そう思われることは、こちらとしてもかなり堪える。
「いくらクソが付くほど優しい華ちゃんでも、こうゆう人生左右することは、本当のことをすっぱり言わなあかんで?」
「…ほ、本当なんですか…?」
やっと顔を上げたと思えば、目に涙を溜めている。
「え。本当て、何が…?てか、ど、どうしたん?!」
「からかいとかでは、ないんですか…?」
何となく、大人の。いや、男の…。いや、この角野英吉様の勘がはたらいた。
「嬉しいなぁ。もしかして、喜んでくれとる?」
「本当なら、とても嬉しいです」
涙をこらえながら、真っ赤に微笑んでくれているのを見て、胸が落ち着かなくなる。
くぅーっ、落ち着け、俺!
せっかくの告白やん!
最後まで格好良く決めたいやん!
「先輩は何しとっても格好いいので、好きになりそうです」
あら。完全に好きなわけではないんかい!
それは残念。
まあ、ええや。
「徐々にでええよ。俺に惚れてな」
「…はい、すいません」
「ほらー、また謝る。次から華ちゃんだけ、すいません、て言う代わりに「頑張ります!」な!」
「…それ、会話が噛み合わなくなりませんか?」
「おどおどしとったら、おばちゃんグループにいびられんで!やる気みせたれっ!!んで、いつかは逆転したれっ!!

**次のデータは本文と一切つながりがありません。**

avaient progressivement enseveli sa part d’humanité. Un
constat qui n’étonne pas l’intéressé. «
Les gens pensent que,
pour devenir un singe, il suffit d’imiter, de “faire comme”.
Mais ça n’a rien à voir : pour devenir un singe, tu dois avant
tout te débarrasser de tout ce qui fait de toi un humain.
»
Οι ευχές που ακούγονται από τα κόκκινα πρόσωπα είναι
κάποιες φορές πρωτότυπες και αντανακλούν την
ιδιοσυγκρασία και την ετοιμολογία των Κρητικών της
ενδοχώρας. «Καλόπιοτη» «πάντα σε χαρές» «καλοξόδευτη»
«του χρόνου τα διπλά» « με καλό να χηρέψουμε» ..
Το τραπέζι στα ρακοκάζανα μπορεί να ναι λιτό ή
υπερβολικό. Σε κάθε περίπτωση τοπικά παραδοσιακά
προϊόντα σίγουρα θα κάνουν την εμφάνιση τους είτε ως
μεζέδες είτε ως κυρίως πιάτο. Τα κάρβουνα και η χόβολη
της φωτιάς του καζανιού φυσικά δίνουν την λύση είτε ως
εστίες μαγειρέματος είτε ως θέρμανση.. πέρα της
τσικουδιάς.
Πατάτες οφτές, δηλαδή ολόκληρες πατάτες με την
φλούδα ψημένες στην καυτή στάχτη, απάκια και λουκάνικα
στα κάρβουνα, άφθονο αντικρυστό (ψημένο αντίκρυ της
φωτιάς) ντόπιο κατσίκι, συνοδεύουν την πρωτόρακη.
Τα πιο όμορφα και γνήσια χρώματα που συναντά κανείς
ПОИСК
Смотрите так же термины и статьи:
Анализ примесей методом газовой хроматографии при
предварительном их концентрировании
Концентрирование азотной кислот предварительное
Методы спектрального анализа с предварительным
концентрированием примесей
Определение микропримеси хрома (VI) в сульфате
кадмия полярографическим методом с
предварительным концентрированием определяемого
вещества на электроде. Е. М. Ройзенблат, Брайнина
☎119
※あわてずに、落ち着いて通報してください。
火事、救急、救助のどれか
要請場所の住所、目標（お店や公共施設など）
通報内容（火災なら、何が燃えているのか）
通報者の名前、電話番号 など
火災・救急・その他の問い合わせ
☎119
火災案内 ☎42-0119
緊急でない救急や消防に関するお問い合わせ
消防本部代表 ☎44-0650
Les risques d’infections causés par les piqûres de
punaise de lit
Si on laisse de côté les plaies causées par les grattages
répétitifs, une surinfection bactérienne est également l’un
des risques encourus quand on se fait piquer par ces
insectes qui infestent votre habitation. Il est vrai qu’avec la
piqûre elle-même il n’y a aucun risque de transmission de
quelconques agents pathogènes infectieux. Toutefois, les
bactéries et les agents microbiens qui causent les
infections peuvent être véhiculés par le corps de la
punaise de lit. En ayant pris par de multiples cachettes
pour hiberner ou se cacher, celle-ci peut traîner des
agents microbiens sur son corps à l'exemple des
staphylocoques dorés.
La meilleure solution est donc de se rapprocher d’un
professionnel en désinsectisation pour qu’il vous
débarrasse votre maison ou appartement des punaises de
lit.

それくらいでおらな、出来るもんも出来やん様になってまうで」
「やる気はこれでもかってくらいあります。まだ、出来ないだけです」
「揚げ足取んの好きやなー。
でもな、華ちゃんよ。周りに認められてへんてことは、悔しいけど出来てへんのと一緒やで」
「頑張ります」
「そや、頑張れて!そんでな…―」
******
まだ続くんかい、とひそかに思ったのは秘密でお願いします。